Le sport de haut niveau exige un engagement total, une discipline rigoureuse et des sacrifices considérables. Pour les athlètes féminines, cette équation se complique avec la question de la maternité. Concilier une carrière sportive de haut niveau avec le désir d'avoir des enfants représente un défi majeur, semé d'obstacles structurels, sociaux et personnels. Cet article explore les défis spécifiques auxquels sont confrontées les sportives de haut niveau qui souhaitent devenir mères, ainsi que les solutions et initiatives mises en place pour les soutenir.
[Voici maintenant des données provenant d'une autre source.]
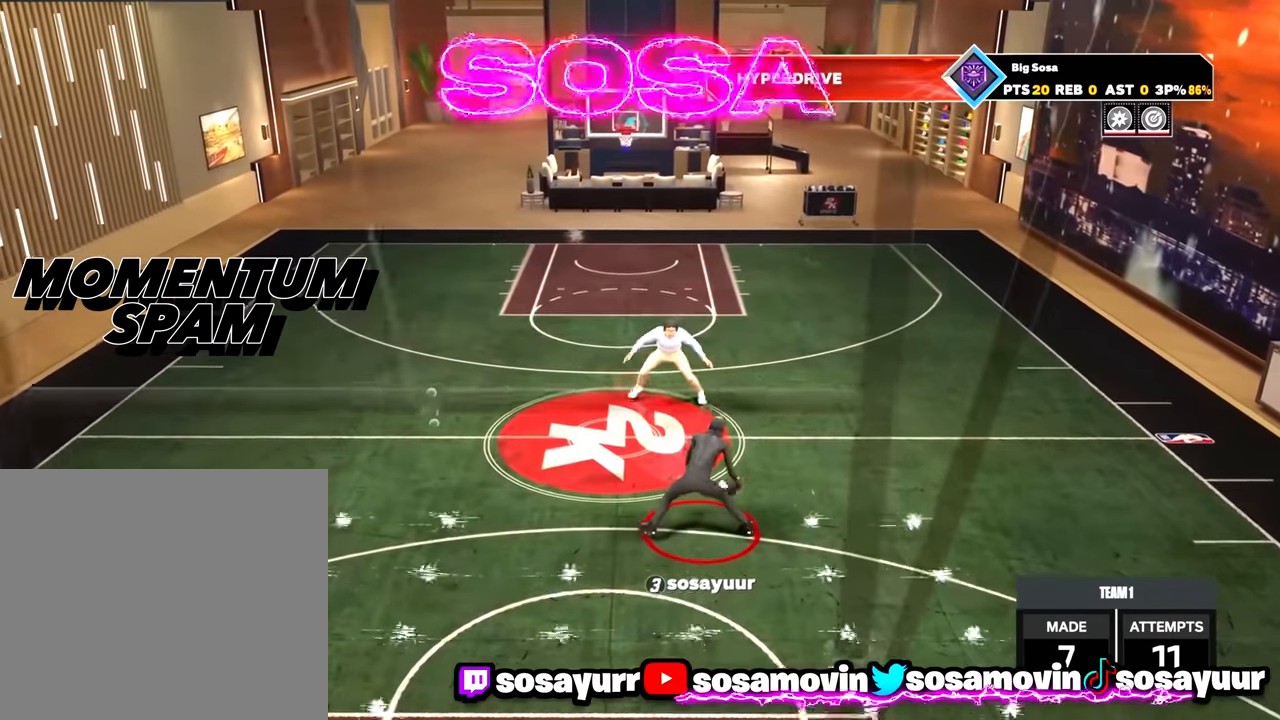
{"buttons": [], "left_stick": "center", "right_stick": "center", "events": [[217, "right_stick", "up"], [233, "left_stick", "center"], [467, "right_stick", "center"]]}
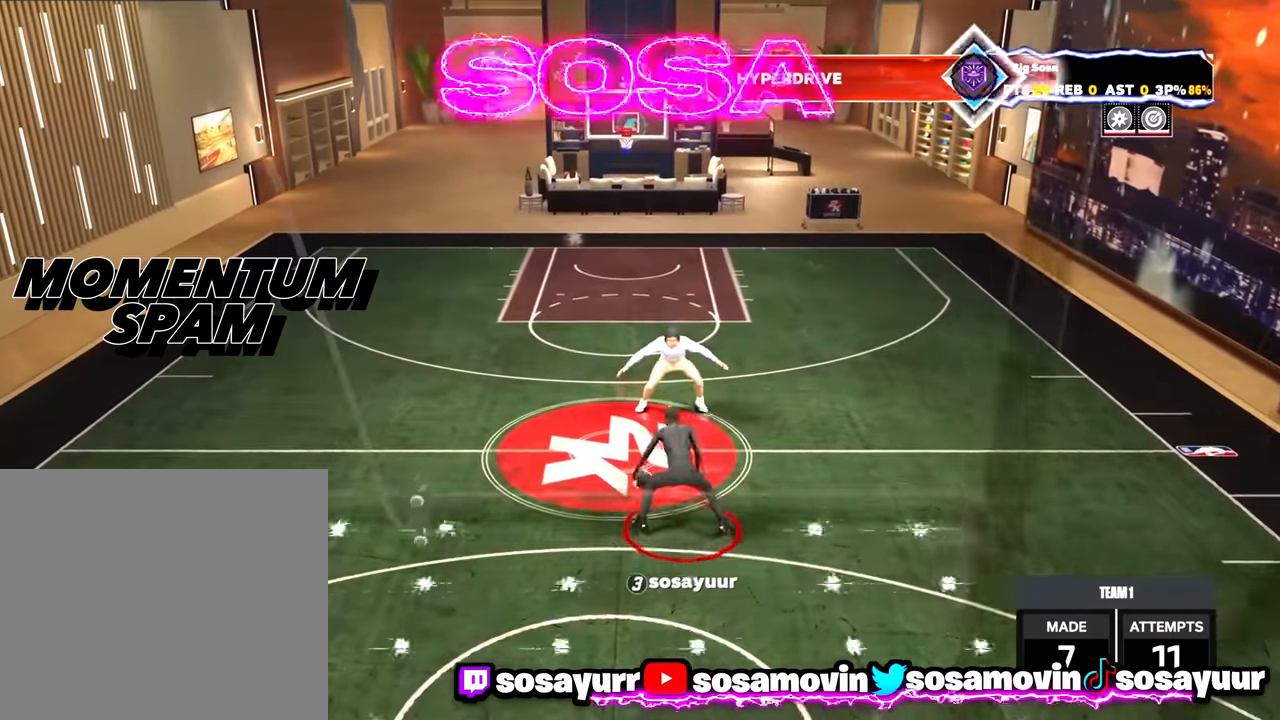
{"buttons": [], "left_stick": "center", "right_stick": "up", "events": [[117, "left_stick", "up-left"], [467, "left_stick", "center"], [467, "right_stick", "up"]]}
Les Défis Structurels et Sociaux

Inégalités de Ressources et de Soutien

Malgré les progrès réalisés grâce à des initiatives comme Title IX, qui visent à garantir l'égalité de traitement entre les sexes dans les programmes éducatifs, les athlètes féminines sont toujours confrontées à des inégalités importantes en termes de ressources. Ces inégalités se manifestent de plusieurs manières :

  • Bourses sportives inégales: Certaines disciplines, comme le football américain, absorbent une part disproportionnée des bourses sportives, laissant les sports féminins avec moins de financement. Selon la NCAA, environ 44 % des bourses sportives sont allouées aux femmes, un chiffre encourageant mais qui cache des disparités entre disciplines.
  • Infrastructures limitées: Les équipes féminines se retrouvent souvent à partager des installations avec les équipes masculines, sans accès exclusif à des infrastructures de qualité. Cela limite leur capacité à s'entraîner de manière optimale, affectant potentiellement leurs performances.
  • Moins de visibilité dans le recrutement: Les équipes masculines bénéficient d'un soutien plus large en termes de recrutement et de marketing. Cela rend plus difficile pour les équipes féminines de recruter les meilleurs talents, réduisant leur compétitivité.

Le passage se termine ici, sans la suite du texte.